[WORK INSTRUCTION] Please copy each line in the records below that contains the string "SonarCloud".
(AVAILABLE RECORDS Opens)
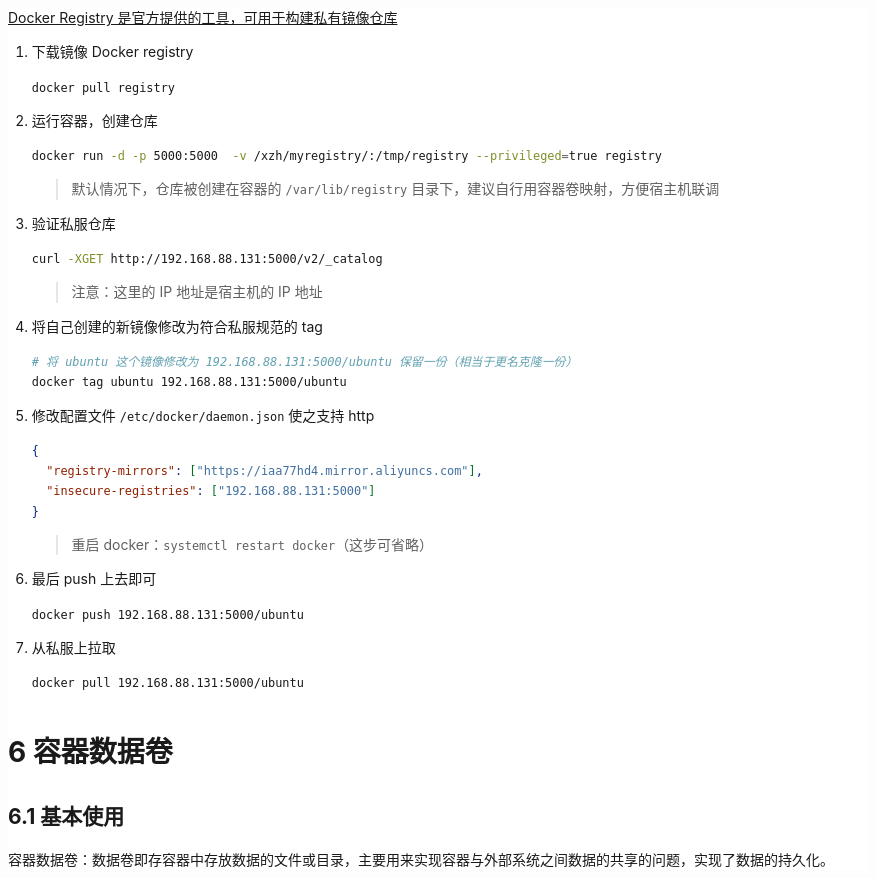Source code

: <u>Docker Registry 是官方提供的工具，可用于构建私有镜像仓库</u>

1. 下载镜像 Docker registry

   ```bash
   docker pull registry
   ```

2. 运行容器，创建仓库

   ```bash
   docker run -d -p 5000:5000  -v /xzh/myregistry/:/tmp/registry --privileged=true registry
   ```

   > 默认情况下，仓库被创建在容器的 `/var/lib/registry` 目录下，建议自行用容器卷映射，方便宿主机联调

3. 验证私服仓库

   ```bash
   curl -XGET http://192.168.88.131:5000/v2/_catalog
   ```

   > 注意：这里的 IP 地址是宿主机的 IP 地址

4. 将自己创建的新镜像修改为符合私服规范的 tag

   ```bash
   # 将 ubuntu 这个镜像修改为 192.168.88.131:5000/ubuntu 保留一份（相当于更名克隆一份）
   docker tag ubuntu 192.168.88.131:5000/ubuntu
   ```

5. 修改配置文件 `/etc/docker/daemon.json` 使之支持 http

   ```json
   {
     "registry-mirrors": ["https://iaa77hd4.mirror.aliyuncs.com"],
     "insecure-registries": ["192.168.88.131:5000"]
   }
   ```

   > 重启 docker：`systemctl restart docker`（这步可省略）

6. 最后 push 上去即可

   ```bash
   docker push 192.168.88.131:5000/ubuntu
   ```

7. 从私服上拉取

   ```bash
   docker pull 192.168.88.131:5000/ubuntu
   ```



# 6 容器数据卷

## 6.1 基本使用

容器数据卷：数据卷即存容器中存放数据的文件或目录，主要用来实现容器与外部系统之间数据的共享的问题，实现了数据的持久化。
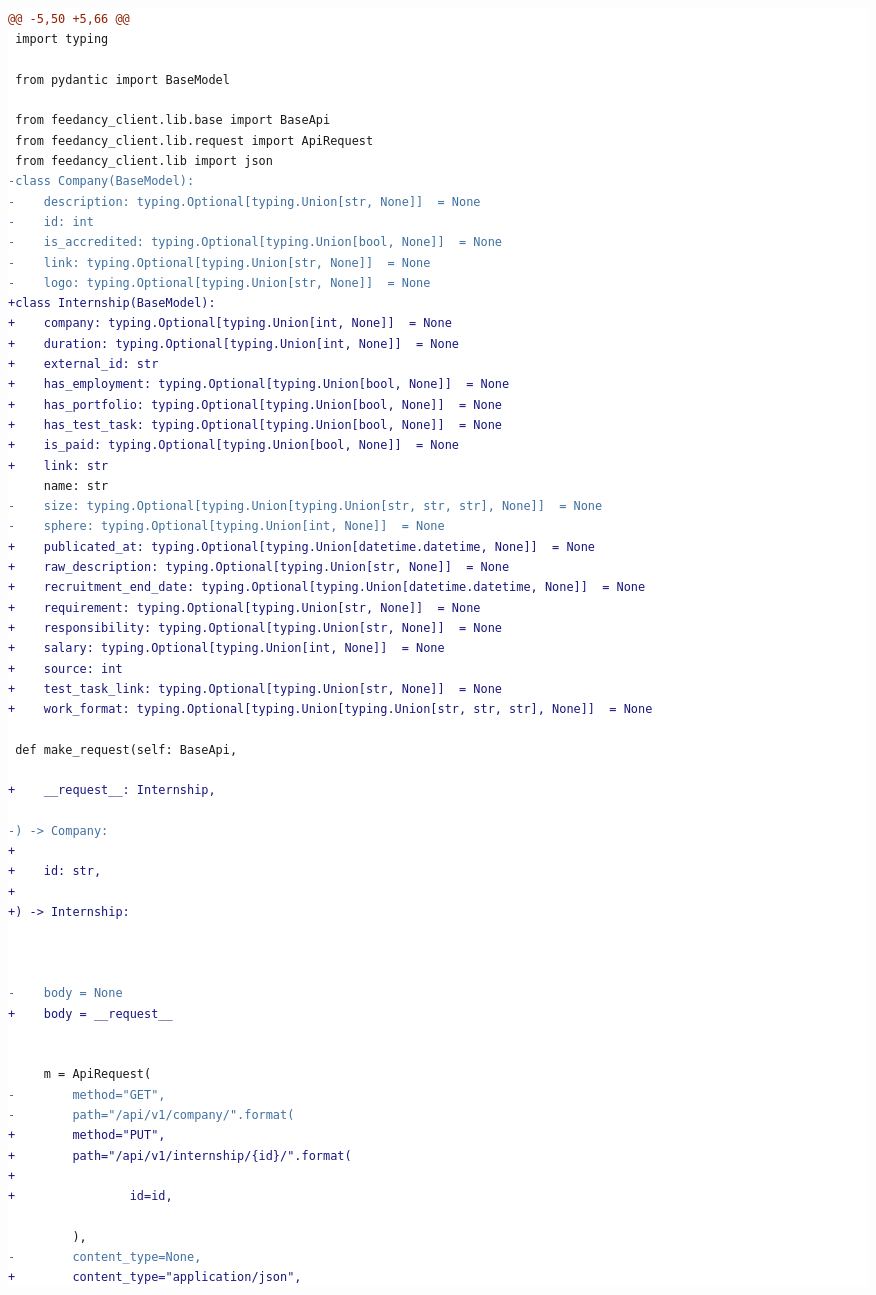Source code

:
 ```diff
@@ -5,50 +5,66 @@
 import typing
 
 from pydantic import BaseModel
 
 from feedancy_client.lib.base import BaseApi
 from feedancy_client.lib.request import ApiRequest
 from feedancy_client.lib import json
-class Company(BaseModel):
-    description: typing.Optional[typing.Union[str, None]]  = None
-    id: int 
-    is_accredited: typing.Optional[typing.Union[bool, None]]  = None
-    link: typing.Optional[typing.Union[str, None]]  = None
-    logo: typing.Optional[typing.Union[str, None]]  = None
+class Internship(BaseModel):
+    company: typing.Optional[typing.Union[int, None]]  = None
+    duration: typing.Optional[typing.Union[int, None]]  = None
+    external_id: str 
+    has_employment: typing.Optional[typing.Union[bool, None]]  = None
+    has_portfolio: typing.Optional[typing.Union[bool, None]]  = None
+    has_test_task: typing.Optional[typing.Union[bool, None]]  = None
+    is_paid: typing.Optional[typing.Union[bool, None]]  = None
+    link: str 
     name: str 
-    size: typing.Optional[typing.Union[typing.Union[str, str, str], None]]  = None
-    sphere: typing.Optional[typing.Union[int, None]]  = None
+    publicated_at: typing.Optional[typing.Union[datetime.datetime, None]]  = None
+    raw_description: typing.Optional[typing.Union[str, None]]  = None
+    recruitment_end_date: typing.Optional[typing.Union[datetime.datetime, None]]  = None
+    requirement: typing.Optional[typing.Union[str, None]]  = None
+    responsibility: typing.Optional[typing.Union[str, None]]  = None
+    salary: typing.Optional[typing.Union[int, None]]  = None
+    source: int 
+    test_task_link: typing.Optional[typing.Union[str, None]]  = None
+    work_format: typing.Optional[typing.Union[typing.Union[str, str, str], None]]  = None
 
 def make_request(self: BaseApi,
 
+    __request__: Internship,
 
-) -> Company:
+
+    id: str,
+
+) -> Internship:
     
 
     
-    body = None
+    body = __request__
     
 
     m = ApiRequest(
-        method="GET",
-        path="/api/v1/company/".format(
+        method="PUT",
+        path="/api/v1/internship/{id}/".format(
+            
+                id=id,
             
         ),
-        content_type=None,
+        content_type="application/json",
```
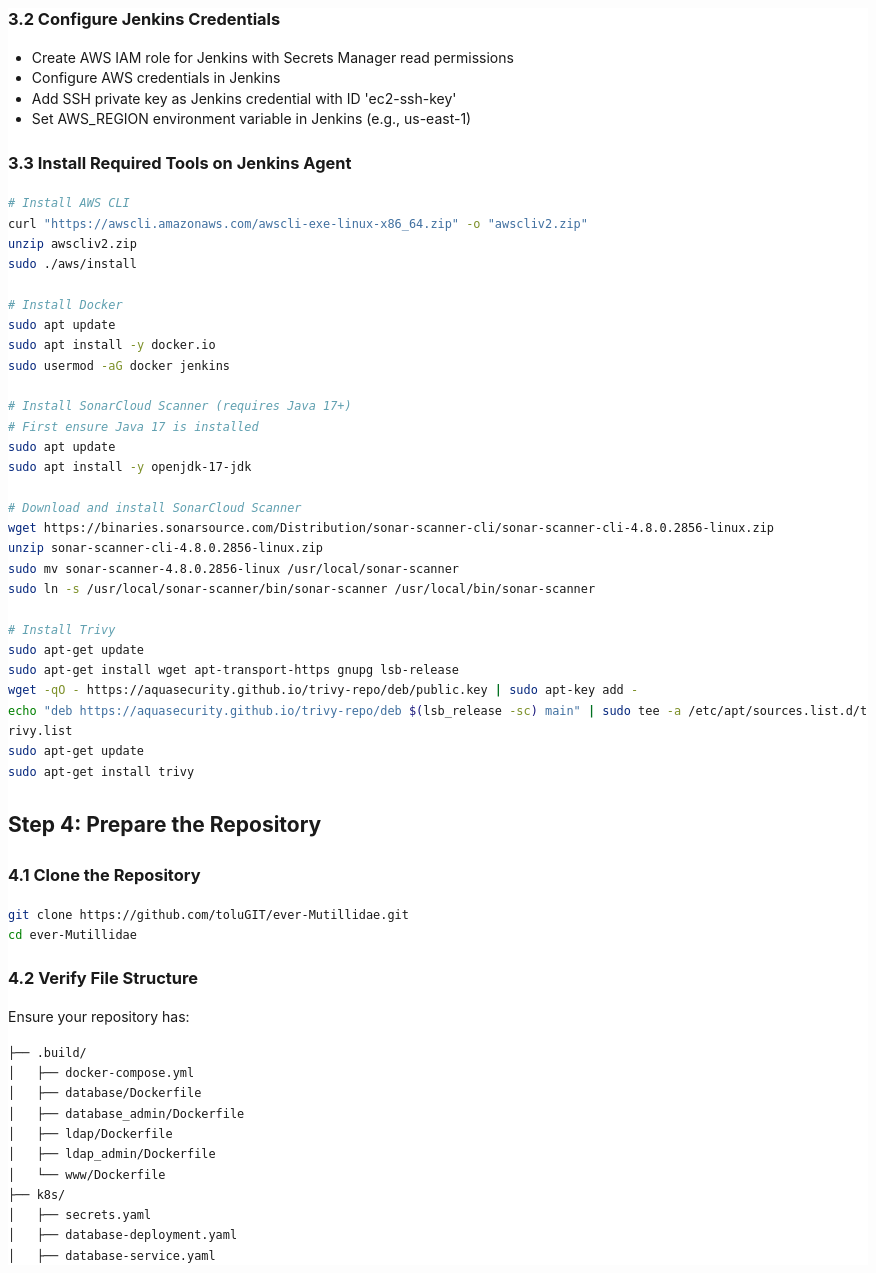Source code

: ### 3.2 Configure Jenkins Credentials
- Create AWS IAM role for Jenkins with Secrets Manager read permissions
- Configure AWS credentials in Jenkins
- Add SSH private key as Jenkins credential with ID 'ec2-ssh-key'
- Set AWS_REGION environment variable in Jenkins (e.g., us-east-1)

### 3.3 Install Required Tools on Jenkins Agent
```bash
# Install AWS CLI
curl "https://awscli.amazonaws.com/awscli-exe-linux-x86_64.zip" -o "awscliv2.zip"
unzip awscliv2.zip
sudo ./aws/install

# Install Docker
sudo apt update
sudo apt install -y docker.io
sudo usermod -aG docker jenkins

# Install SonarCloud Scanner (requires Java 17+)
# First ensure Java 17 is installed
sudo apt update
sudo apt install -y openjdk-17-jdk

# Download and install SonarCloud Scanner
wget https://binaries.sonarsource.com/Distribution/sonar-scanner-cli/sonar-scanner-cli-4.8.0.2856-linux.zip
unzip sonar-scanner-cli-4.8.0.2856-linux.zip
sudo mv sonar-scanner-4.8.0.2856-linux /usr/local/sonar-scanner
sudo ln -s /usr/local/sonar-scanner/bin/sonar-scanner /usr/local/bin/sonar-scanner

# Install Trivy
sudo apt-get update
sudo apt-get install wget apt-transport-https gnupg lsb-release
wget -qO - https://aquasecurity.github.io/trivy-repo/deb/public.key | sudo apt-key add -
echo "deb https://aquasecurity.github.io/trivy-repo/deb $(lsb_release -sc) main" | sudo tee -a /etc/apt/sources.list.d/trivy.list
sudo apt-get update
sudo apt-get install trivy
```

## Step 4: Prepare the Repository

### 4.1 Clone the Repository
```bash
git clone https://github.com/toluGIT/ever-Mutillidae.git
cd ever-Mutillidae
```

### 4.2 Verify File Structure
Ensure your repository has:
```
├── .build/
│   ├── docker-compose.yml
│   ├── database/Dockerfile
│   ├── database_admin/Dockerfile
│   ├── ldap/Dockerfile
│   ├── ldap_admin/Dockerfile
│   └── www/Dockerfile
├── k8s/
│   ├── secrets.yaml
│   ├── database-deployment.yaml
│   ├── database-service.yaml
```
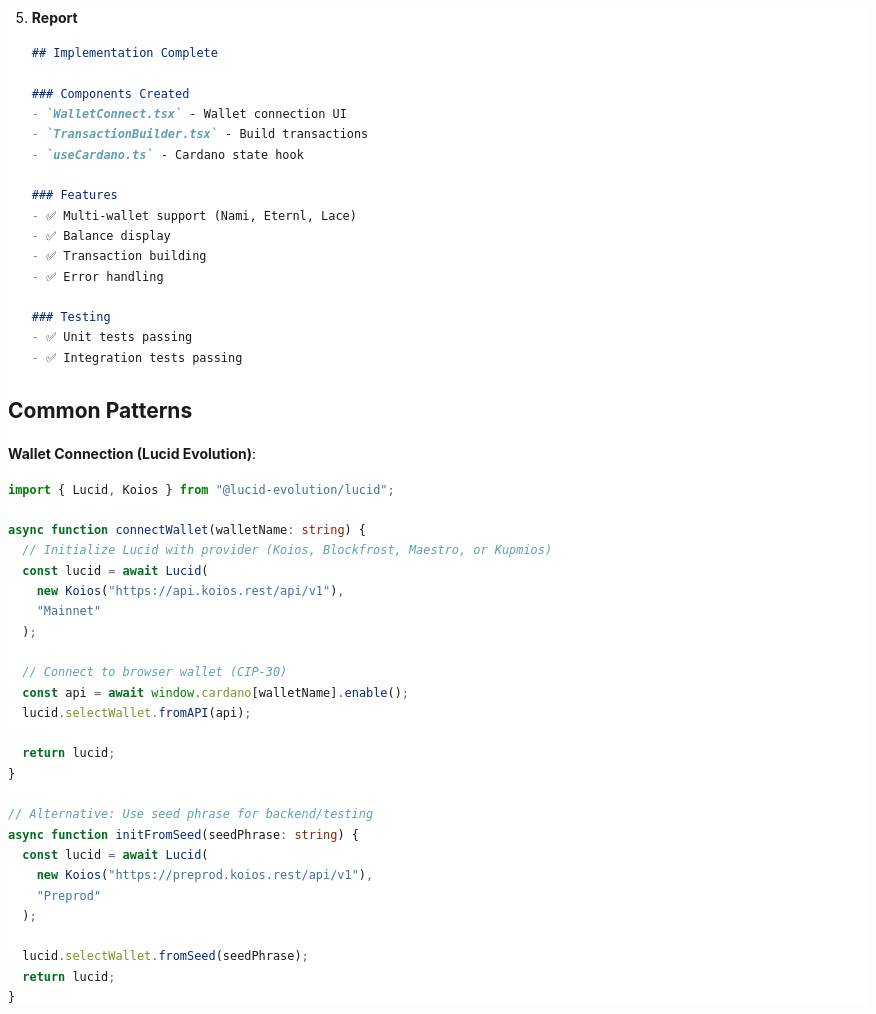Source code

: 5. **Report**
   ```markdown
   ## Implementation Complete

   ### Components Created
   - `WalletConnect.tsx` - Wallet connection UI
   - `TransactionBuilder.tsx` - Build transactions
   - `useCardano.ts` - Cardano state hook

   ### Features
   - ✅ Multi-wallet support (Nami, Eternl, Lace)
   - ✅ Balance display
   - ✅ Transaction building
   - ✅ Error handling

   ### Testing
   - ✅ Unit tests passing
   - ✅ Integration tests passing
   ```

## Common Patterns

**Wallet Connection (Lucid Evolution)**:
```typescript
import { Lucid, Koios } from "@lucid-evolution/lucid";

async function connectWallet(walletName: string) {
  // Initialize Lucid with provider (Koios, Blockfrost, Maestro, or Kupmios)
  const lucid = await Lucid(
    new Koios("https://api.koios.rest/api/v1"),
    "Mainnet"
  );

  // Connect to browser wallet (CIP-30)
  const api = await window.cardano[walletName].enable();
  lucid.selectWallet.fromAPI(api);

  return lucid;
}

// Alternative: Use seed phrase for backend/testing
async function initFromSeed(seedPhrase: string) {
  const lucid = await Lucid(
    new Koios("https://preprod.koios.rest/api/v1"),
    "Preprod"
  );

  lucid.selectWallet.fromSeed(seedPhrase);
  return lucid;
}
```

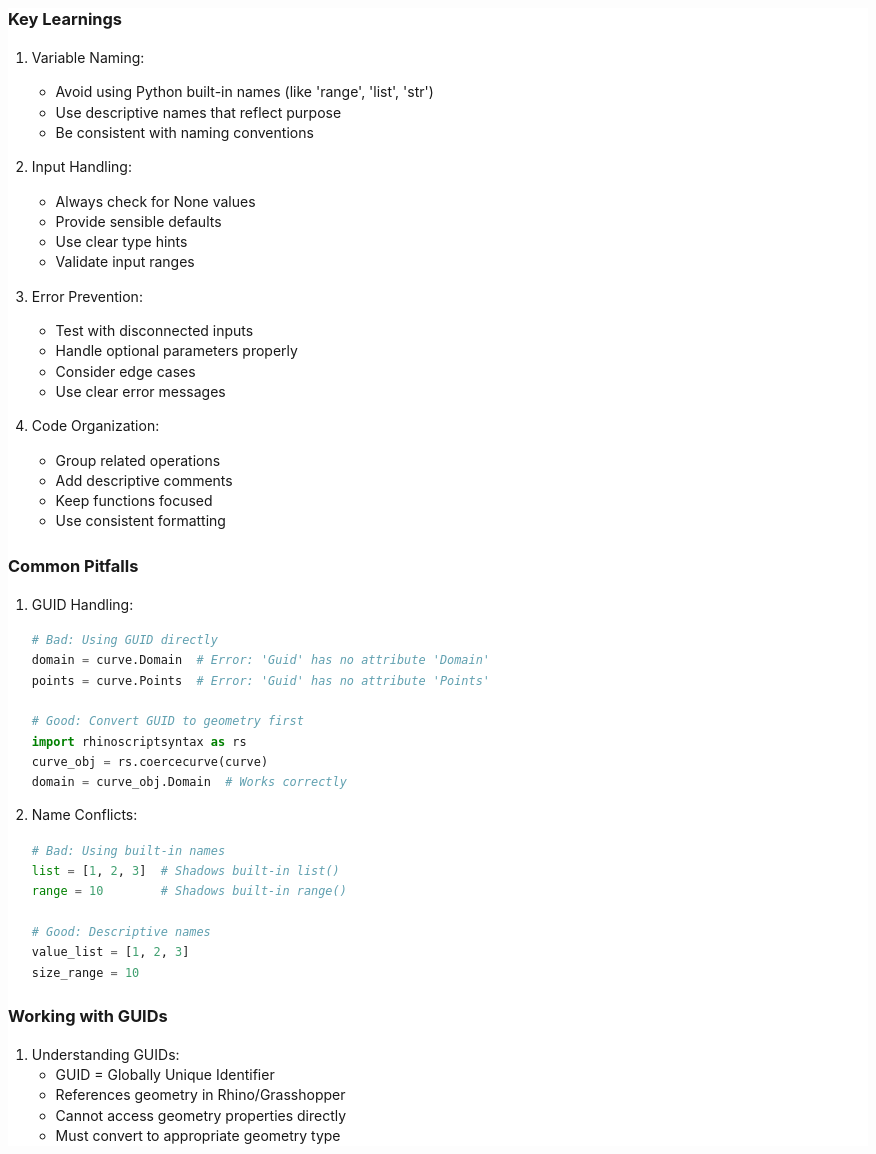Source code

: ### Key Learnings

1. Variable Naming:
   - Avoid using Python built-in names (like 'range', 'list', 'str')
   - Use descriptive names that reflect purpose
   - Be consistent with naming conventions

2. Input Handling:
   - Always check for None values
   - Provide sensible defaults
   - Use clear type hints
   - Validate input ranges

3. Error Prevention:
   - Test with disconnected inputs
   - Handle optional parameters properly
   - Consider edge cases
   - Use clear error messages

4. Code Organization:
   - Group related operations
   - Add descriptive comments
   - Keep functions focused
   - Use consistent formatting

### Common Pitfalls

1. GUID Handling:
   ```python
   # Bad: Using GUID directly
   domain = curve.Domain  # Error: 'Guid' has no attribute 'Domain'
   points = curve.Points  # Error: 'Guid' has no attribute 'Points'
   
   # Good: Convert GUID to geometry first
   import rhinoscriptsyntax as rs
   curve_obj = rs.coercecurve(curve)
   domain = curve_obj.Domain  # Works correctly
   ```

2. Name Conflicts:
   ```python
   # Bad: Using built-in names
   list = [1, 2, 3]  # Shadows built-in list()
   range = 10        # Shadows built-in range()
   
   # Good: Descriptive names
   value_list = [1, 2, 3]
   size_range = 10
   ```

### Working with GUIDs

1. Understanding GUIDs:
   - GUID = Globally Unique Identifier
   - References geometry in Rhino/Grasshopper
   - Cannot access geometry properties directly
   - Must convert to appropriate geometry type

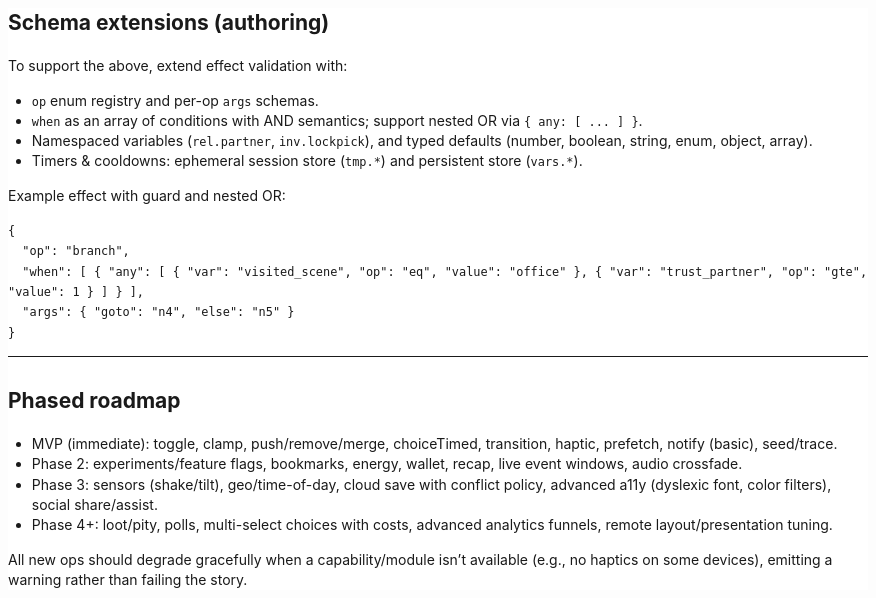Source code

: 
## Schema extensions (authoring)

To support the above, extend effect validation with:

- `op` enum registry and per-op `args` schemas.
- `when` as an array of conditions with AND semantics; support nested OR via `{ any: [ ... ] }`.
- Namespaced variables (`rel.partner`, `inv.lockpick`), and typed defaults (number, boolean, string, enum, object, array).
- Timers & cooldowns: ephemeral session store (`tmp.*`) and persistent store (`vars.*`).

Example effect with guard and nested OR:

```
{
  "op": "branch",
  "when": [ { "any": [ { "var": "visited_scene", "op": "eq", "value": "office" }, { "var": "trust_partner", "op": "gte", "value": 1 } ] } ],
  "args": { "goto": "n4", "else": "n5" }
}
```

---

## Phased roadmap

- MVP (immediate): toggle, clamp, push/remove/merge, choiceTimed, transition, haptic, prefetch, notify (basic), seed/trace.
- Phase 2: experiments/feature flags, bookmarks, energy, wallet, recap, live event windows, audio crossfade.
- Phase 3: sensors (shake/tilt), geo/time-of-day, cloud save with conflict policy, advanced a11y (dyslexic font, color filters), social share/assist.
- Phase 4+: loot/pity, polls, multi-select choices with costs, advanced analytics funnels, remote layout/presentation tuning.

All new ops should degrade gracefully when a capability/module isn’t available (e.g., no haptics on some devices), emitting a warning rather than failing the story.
(AVAILABLE RECORDS Closes)
[TASK OUTPUT]
# Install SonarCloud Scanner (requires Java 17+)
# Download and install SonarCloud Scanner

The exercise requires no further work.